Journal de l'année Édition 1978 1978Éd. 1978

En face, du côté de la majorité, le ton est beaucoup moins résolu et l'atmosphère est au pessimisme. Maire de Paris depuis les élections de mars 1977, Jacques Chirac ne laisse pas passer une occasion de se poser en s'opposant au Premier ministre, aux autres partis de la majorité, parfois même au président de la République. Le Rassemblement pour la République qu'il préside réussit tant bien que mal à maintenir l'ambiguïté de sa tactique, à apparaître comme une force de proposition, et à l'occasion de contestation, au sein de la majorité.

Lorsque cette dernière se réunit à son tour au sommet le 19 juillet, les divergences, les rivalités et les querelles l'emportent, et de loin, sur les convergences et les points d'entente. Ce sommet n'en est d'ailleurs pas vraiment un puisque le parti radical, dont Jean-Jacques Servan-Schreiber avait repris le 15 mai la présidence après avoir battu Edgar Faure, est exclu de la rencontre.

L'été de la contestation, l'augmentation spectaculaire du chômage, la hausse des prix qui ne cède point, l'inquiétude visible des milieux patronaux et des dirigeants de l'économie, le désarroi des chefs et des partis de la majorité, les sondages qui donnent un à deux points d'avance à l'opposition, le souvenir des municipales qui, tous comptes faits et refaits, lui en accordaient quatre, bref tout semble renforcer une gauche unie et dynamique, tout paraît affaiblir un camp gouvernemental divisé et démoralisé.

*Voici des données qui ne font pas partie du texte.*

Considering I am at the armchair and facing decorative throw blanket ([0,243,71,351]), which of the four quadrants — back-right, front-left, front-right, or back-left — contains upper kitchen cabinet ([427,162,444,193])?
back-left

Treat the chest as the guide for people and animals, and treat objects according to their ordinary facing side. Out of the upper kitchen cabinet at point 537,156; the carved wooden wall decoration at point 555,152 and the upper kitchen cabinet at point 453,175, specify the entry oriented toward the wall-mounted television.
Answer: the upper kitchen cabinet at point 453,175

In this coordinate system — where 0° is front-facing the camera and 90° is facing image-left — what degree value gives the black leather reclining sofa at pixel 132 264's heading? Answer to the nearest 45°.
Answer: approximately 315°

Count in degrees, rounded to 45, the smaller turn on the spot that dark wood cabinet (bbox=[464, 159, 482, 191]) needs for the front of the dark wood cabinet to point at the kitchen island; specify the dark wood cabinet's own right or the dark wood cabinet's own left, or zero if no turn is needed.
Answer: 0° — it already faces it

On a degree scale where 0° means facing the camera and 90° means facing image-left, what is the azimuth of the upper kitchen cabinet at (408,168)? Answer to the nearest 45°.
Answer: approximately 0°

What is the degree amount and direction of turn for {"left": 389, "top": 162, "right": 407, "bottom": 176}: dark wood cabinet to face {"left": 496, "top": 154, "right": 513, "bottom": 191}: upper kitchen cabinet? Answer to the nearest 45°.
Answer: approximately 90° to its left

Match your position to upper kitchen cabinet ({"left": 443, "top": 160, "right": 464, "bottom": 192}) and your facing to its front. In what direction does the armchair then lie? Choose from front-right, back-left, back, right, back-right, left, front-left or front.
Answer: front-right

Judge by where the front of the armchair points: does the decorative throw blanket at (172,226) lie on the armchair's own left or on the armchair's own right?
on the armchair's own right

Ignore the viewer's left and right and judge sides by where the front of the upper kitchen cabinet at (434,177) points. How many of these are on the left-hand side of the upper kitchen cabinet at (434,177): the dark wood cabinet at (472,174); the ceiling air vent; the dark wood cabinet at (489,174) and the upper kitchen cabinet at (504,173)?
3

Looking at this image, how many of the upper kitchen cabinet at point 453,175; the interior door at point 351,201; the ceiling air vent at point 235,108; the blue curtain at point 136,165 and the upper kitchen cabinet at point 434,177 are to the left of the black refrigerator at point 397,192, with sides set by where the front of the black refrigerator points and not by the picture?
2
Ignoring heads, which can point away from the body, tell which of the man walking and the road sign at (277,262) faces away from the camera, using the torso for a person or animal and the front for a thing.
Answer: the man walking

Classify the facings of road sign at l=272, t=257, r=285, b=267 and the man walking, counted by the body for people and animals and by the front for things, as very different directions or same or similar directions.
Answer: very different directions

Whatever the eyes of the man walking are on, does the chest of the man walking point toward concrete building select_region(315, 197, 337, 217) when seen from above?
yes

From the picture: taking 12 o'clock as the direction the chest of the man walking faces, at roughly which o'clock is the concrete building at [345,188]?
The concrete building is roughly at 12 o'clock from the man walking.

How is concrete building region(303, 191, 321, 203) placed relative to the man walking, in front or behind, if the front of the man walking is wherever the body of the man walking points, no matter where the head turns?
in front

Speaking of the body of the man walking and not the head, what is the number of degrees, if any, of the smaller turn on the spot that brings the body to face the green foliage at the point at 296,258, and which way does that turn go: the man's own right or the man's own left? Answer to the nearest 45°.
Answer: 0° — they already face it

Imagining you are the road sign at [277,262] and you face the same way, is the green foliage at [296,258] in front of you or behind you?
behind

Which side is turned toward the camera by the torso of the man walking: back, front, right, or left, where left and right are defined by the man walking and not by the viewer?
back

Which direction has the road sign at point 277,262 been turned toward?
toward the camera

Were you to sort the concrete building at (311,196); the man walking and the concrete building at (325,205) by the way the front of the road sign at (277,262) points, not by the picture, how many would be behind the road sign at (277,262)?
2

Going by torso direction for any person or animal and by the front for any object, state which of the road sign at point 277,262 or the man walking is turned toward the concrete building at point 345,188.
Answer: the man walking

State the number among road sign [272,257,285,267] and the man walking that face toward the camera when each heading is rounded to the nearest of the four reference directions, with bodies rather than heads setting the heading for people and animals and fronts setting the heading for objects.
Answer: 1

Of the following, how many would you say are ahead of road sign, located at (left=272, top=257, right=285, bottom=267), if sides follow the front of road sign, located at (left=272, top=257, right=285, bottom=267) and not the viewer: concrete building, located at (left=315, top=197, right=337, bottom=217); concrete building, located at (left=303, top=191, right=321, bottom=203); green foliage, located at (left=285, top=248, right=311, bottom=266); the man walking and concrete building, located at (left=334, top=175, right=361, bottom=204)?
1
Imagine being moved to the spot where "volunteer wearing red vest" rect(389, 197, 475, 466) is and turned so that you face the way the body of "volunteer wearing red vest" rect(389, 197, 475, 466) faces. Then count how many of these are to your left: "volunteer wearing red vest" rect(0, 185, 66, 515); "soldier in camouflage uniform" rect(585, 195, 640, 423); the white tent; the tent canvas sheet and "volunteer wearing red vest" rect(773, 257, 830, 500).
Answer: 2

Valéry Giscard d'Estaing peut bien charger solennellement Raymond Barre, dans son discours de Carpentras le 8 juillet 1977, de mettre au point un « programme d'action pour la législature », réplique au programme commun ; s'adresser le 18 août dans la Meuse aux agriculteurs, base de l'électorat majoritaire ; annoncer le 23, en visitant le Parc national des Écrins, la création d'un Conseil d'information électronucléaire pour désamorcer les manifestations écologiques, rien n'y fait. Et pas davantage les voyages de R. Barre qui, en six semaines, se rend à Quimper, à Montpellier, à Colmar, à Charleville-Mézières, à Toulouse pour interroger la « France profonde » avant de promettre de relancer l'activité économique, de s'attaquer aux maux dont elle souffre : le chômage, l'inflation, la stagnation.

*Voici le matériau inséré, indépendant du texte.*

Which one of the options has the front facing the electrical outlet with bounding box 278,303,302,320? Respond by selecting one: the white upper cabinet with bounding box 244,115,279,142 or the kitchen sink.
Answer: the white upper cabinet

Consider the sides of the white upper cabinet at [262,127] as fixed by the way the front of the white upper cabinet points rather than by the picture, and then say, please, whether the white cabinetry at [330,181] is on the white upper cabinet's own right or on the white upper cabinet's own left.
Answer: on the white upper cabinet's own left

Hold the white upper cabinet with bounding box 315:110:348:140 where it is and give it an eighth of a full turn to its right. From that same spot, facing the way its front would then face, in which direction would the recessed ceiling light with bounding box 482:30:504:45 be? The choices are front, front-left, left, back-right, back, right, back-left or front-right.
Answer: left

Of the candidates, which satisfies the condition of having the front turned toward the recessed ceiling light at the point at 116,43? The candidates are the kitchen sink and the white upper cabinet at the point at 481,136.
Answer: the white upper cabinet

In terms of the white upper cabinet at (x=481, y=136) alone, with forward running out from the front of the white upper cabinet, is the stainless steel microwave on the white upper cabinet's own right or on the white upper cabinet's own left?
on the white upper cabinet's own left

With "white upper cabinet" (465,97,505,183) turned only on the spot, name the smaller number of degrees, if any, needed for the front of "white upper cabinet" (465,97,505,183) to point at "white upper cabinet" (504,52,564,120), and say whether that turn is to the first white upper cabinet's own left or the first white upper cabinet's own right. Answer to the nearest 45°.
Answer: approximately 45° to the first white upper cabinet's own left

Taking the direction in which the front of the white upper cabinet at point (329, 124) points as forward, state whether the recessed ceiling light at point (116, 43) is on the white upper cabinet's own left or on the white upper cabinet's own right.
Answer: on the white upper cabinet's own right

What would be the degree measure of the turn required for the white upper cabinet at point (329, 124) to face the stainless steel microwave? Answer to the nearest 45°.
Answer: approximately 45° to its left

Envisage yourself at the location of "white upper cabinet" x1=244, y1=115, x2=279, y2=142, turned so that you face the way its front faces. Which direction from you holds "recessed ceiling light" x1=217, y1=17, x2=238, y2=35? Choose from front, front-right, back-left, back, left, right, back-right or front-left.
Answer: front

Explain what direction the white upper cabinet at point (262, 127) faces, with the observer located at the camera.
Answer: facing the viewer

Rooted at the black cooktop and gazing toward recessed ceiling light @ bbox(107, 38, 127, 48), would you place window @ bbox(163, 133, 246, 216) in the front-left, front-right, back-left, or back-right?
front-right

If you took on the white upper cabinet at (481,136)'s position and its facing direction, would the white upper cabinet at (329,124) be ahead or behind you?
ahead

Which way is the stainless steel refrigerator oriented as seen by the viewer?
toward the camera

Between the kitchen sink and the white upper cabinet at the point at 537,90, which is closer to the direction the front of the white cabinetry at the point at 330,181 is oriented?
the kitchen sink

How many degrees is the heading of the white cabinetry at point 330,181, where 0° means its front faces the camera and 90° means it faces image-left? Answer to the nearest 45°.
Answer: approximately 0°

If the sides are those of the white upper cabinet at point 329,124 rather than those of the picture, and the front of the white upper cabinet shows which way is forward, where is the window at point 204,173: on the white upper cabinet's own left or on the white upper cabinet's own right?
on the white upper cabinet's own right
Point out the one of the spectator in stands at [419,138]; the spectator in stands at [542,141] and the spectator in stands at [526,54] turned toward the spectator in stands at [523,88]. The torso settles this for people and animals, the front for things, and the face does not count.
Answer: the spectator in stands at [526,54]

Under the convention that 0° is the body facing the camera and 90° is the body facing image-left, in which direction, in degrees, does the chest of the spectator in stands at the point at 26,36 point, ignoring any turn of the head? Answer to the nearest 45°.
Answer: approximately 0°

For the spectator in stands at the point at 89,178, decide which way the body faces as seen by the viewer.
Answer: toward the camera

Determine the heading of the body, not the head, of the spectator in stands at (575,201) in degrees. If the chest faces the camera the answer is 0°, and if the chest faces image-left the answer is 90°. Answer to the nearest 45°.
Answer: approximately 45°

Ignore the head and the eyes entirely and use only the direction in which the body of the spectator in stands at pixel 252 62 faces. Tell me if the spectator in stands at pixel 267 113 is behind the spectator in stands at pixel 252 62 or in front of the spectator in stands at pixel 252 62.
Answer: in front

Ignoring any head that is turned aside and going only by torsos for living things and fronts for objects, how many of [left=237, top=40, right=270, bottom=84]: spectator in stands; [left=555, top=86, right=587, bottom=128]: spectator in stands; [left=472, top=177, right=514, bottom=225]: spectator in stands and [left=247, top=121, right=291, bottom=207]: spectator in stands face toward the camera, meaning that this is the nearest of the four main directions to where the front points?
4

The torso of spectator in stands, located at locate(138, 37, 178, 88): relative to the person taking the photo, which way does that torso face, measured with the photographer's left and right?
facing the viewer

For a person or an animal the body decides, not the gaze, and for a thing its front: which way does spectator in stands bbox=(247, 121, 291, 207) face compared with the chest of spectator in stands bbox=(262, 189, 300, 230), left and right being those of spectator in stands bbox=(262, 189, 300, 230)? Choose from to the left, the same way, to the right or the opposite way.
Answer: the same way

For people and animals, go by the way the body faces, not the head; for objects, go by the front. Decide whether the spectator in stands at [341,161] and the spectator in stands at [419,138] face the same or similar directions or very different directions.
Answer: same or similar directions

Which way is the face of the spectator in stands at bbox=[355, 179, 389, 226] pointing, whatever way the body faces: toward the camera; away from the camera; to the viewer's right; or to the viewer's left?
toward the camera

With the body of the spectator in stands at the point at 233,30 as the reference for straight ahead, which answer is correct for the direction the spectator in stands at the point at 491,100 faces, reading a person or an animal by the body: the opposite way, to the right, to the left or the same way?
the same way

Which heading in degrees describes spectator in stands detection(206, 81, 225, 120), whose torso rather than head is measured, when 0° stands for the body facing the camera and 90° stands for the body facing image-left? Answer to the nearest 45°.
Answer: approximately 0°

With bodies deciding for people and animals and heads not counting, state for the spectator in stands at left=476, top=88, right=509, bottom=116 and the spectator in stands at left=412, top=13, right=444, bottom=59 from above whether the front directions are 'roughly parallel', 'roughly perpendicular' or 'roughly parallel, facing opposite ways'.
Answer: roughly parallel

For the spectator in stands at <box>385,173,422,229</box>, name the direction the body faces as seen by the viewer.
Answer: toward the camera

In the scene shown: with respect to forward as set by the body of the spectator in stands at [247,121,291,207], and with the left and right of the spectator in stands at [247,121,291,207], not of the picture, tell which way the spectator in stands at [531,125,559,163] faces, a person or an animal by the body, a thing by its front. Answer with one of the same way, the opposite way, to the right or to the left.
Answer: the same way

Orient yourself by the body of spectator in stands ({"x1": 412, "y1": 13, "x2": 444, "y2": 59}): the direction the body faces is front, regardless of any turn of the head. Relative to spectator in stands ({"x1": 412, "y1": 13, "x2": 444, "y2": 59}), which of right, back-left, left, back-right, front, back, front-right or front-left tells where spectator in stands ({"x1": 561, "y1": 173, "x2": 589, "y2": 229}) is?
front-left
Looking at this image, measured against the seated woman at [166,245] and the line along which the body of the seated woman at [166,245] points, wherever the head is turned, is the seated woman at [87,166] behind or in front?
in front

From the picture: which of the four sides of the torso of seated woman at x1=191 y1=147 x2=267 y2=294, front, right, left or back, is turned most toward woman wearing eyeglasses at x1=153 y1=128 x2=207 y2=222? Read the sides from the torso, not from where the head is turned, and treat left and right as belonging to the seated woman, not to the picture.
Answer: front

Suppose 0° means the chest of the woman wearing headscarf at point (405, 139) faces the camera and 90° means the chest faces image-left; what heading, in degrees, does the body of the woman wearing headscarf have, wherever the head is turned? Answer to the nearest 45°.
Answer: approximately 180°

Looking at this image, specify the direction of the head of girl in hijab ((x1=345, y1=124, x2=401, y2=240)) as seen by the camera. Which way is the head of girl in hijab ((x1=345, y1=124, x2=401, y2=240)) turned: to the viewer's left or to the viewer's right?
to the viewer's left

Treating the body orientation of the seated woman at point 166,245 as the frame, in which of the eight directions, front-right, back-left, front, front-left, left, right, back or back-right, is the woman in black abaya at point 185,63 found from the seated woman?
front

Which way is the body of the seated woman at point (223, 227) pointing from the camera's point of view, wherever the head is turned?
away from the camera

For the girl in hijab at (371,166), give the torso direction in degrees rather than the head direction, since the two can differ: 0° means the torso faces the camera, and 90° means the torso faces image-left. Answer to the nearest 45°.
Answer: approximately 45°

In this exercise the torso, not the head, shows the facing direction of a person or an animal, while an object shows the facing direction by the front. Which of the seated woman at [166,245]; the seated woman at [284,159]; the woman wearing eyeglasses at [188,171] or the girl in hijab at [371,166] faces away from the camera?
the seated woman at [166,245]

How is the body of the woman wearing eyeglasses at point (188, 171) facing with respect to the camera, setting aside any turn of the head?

23 septembre 1977 : rupture au sein de la gauche

La rentrée politique, dès les premiers jours de septembre, est fiévreuse. Le 5, la majorité publie son Manifeste, qui passe presque inaperçu. La gauche reprend ses négociations. On commence à se préoccuper des élections sénatoriales, fixées au 25 septembre : elles n'apporteront guère de bouleversements, confirmant toutefois l'efficacité des accords entre socialistes et communistes et marquant du même coup un certain rajeunissement du Sénat. Accessoirement, cette consultation provoquera un remaniement ministériel, trois des élus — Jean-Pierre Fourcade, Christian Poncelet et Pierre-Christian Taittinger — préférant leur mandat sénatorial à leurs fonctions gouvernementales, que conserve en revanche un quatrième sénateur réélu, René Monory.

Mais les sénatoriales vont être éclipsées par la rupture au sein de la coalition du programme commun. Les difficultés qui se sont élevées entre les communistes et leurs partenaires s'aggravent. Le PC réclame l'inscription dans le programme commun du SMIC à 2 400 F, une liste beaucoup plus longue d'entreprises à nationaliser, comprenant notamment les filiales des neuf sociétés déjà visées, la nationalisation à la carte sur la demande du personnel. Il veut aussi remettre en chantier les chapitres relatifs à l'Europe et à la Défense, il s'insurge contre l'idée d'un référendum nucléaire, il élève des objections nouvelles et formule des exigences inattendues. Les groupes de travail n'avancent pas dans leur tâche. Le 14 septembre, un sommet est convoqué et c'est l'incident : le président des radicaux de gauche, Robert Fabre, claque la porte et s'en va. Le lendemain, il s'affronte durement à la télévision, sur toutes ces divergences et quelques autres, avec Georges Marchais. Le 23 enfin, un nouveau sommet aboutit à la rupture. On se sépare après avoir pris acte des désaccords, chacun rejetant sur l'autre la responsabilité de l'échec.